### THE DATA
◇ ◇ ◇

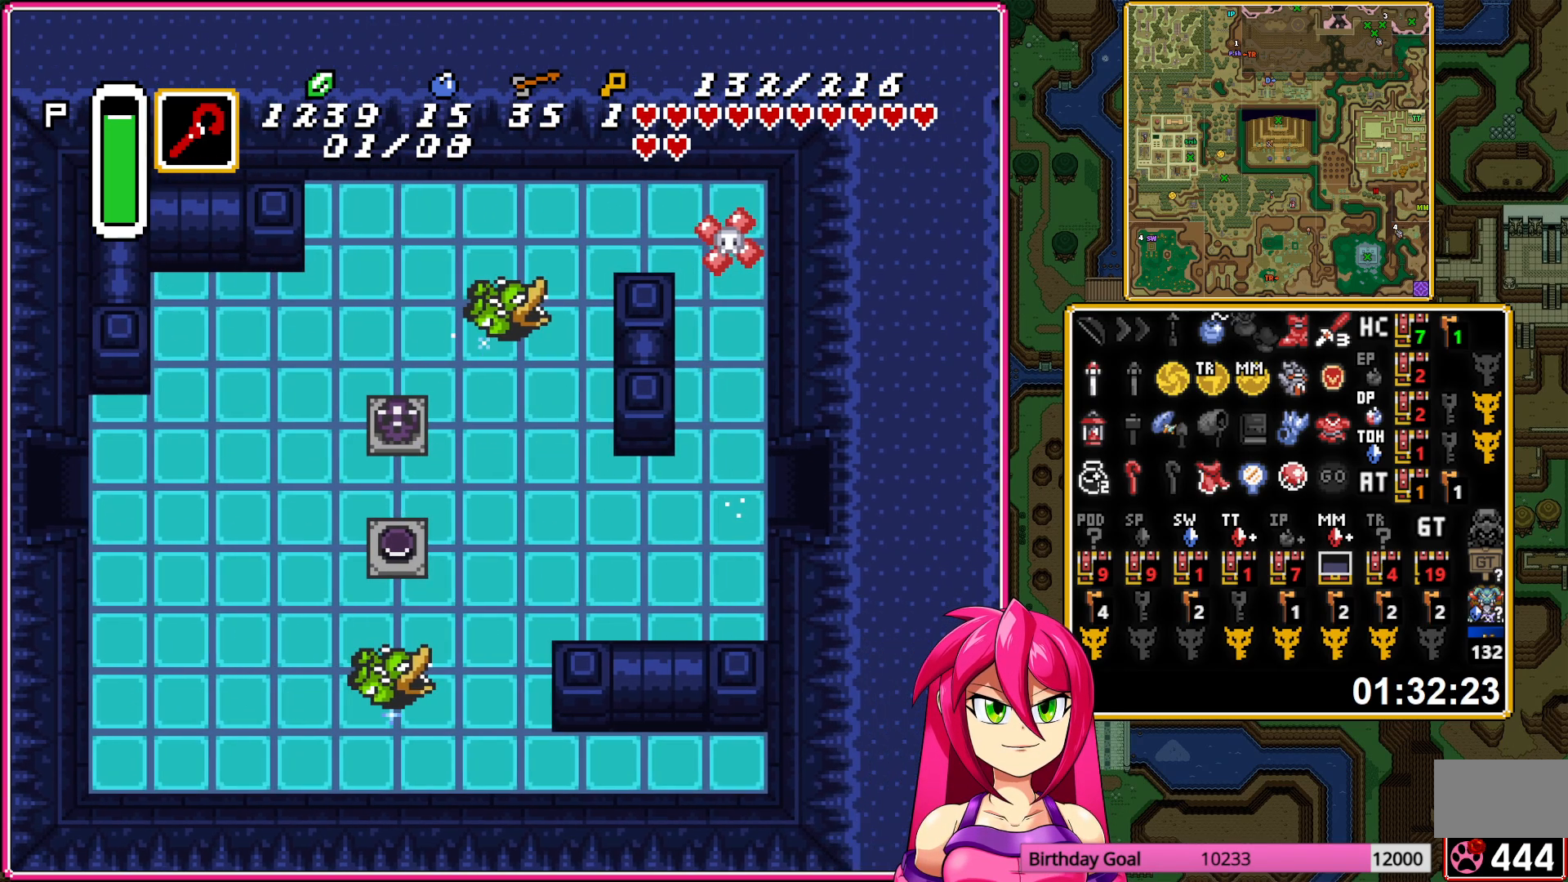
{"buttons": ["A", "DPAD_RIGHT"], "events": [[183, "DPAD_RIGHT", "down"]]}
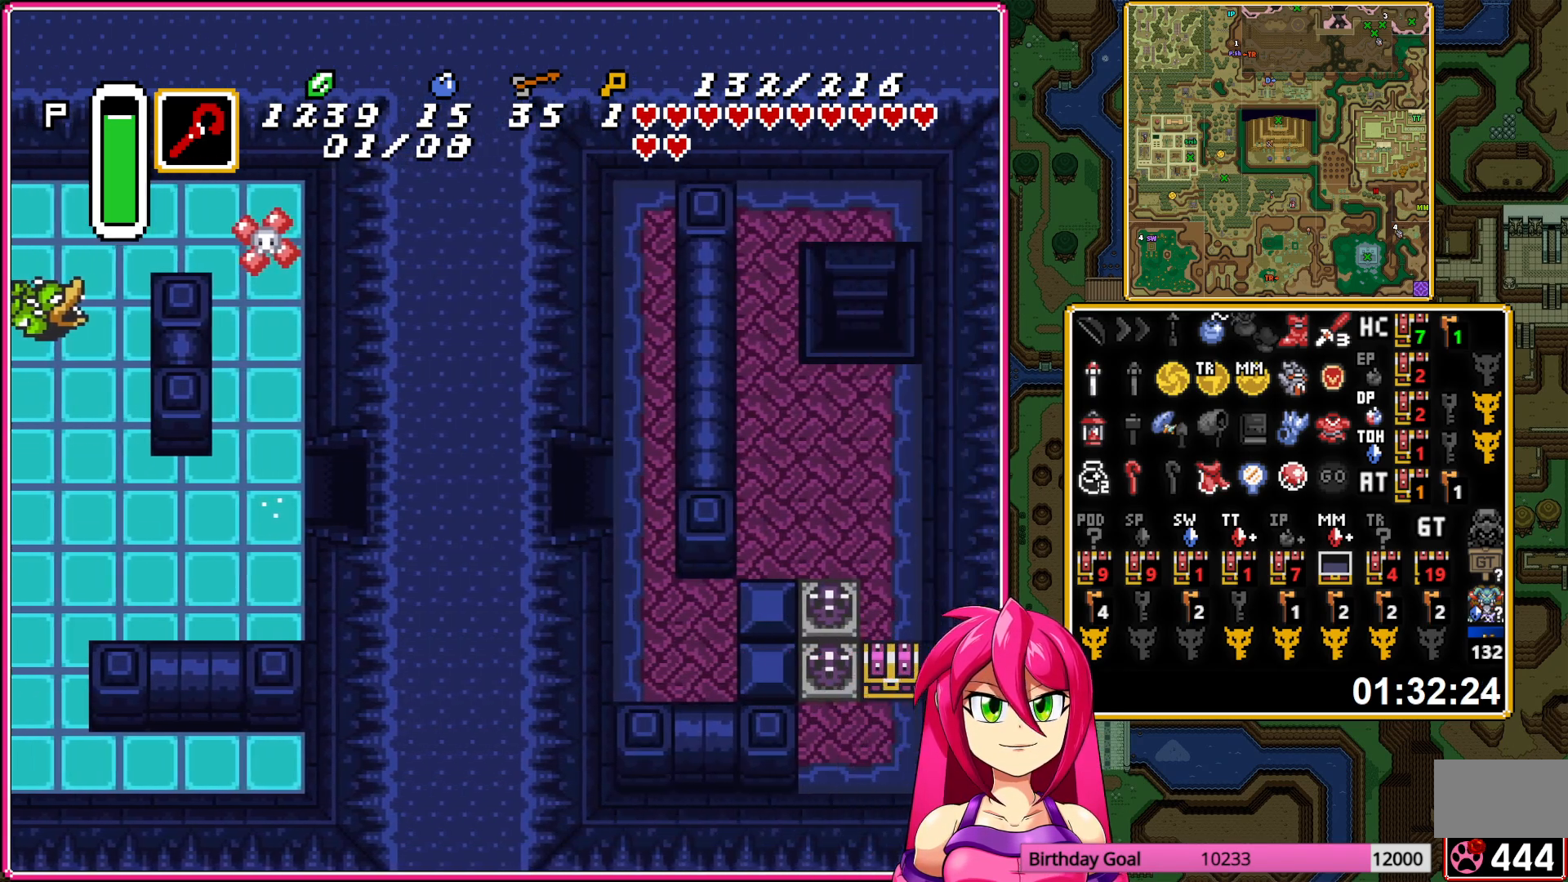
{"buttons": ["DPAD_RIGHT"], "events": [[67, "A", "up"]]}
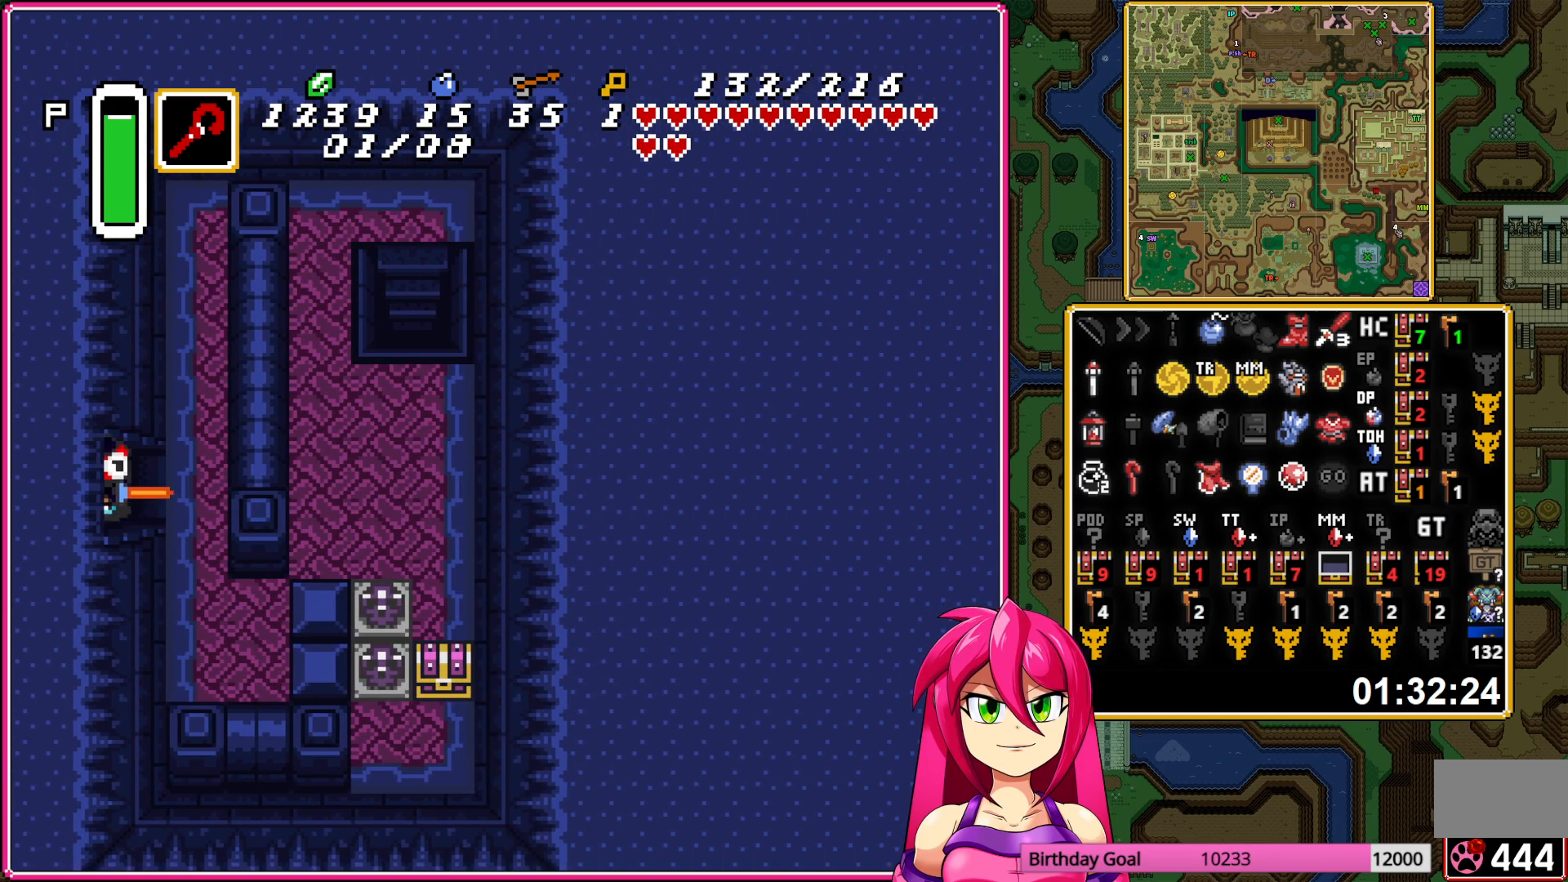
{"buttons": [], "events": [[467, "DPAD_RIGHT", "up"]]}
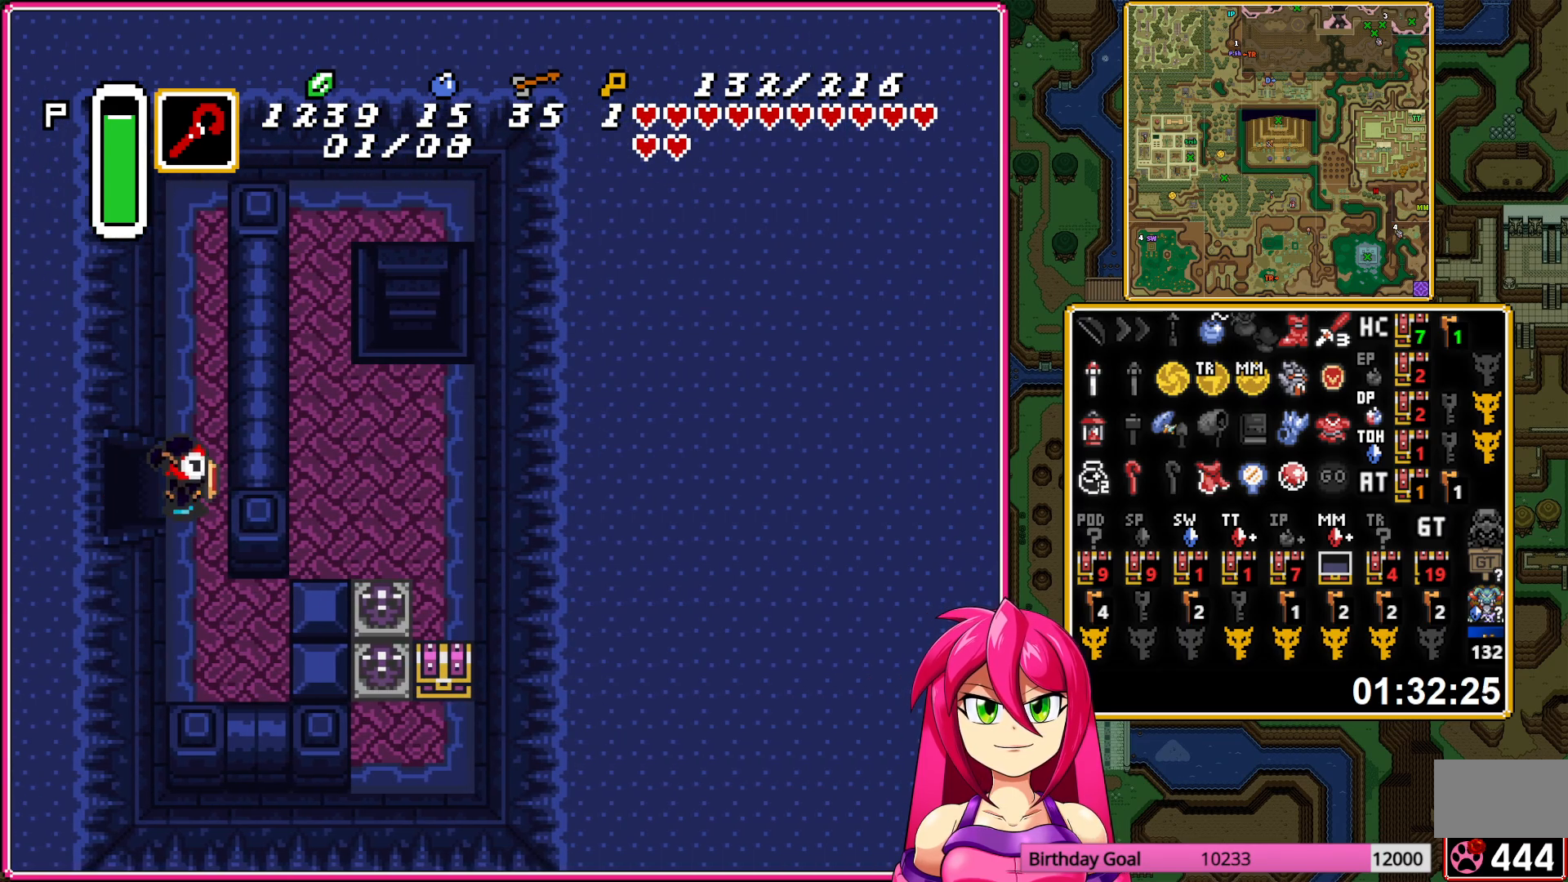
{"buttons": [], "events": []}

◇ ◇ ◇

### WORK INSTRUCTIONS
Word for word, print the material above, but without its pictures.

### ANSWER TO THIS EXERCISE
{"buttons": ["A", "DPAD_RIGHT"], "events": [[183, "DPAD_RIGHT", "down"]]}
{"buttons": ["DPAD_RIGHT"], "events": [[67, "A", "up"]]}
{"buttons": [], "events": [[467, "DPAD_RIGHT", "up"]]}
{"buttons": [], "events": []}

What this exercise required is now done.